- Instruction
Continue the quanteda.tidy getting-started guide below, picking up after its last line of code.

- Text section
Getting started with quanteda.tidy

Ken Benoit

Introduction

quanteda.tidy extends the quanteda package with dplyr-style verbs for manipulating corpus objects. These functions operate on document variables (docvars) while preserving the text content and structure of quanteda objects.

Note that quanteda.tidy very different from tidytext. While tidytext converts text to data frames with one token per row, quanteda.tidy keeps your corpus intact and extends dplyr functions to work directly with quanteda objects.

library(quanteda.tidy)

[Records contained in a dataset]
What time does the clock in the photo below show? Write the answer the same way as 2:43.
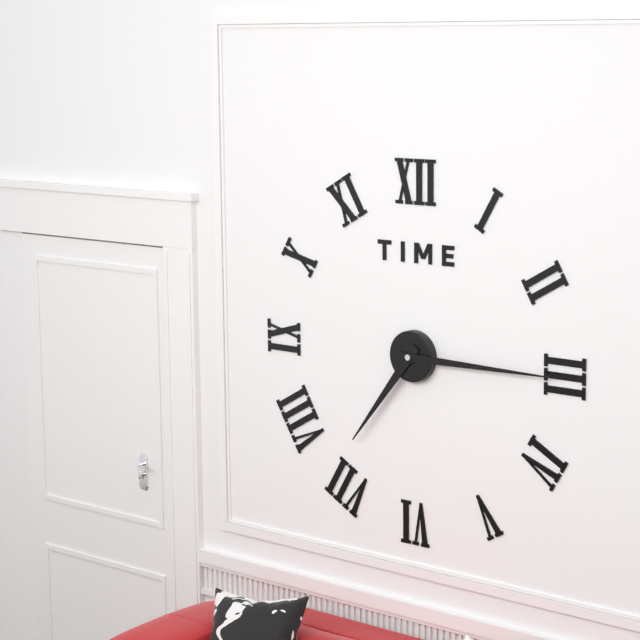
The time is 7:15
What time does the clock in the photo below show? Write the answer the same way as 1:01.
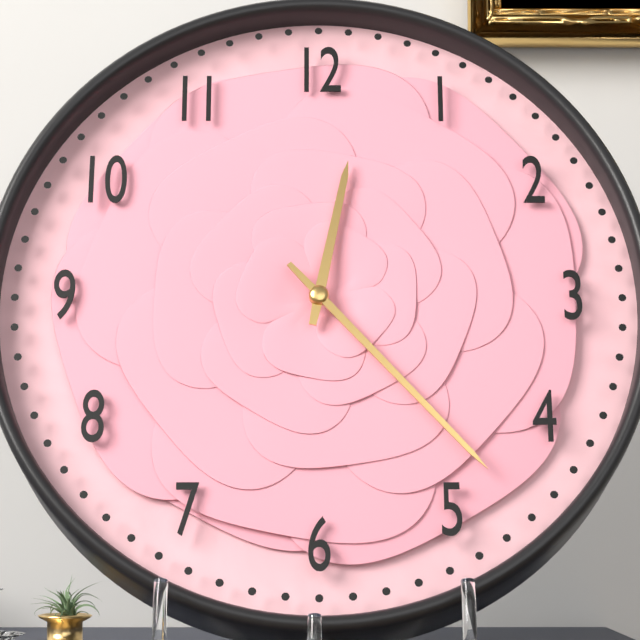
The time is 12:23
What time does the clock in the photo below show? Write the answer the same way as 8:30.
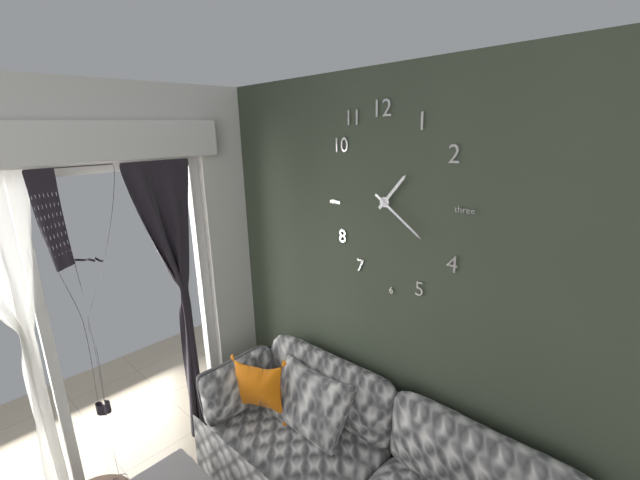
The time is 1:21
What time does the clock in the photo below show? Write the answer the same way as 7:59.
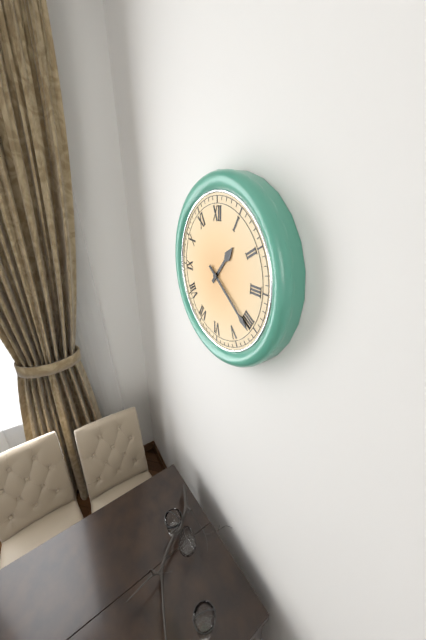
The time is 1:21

- Task output
Overview of Functions

The functions in quanteda.tidy are organized into four categories, following the dplyr documentation:

quanteda.tidy functions by category
Category Function Description
Rows filter() Subset documents based on docvar conditions
Rows slice(), slice_head(), slice_tail() Subset documents by position
Rows slice_sample() Randomly sample documents
Rows slice_min(), slice_max() Select documents with min/max docvar values
Rows arrange(), distinct() Reorder documents; keep unique documents
Columns select() Keep or drop docvars by name
Columns rename(), rename_with() Rename docvars
Columns relocate() Change docvar column order
Columns mutate(), transmute() Create or modify docvars
Columns pull() Extract a single docvar as a vector
Columns glimpse() Get a quick overview of the corpus
Groups of rows add_count() Add count by group as a docvar
Groups of rows add_tally() Add total count as a docvar
Pairs of data frames left_join() Join corpus with external data frame

Verbs That Operate on Rows

These functions subset, reorder, or select documents based on their document variables or positions.

Filtering documents

Use filter() to keep documents that match specified conditions:

# Keep only Roosevelt's speeches
data_corpus_inaugural %>%
  filter(President == "Roosevelt") %>%
  summary()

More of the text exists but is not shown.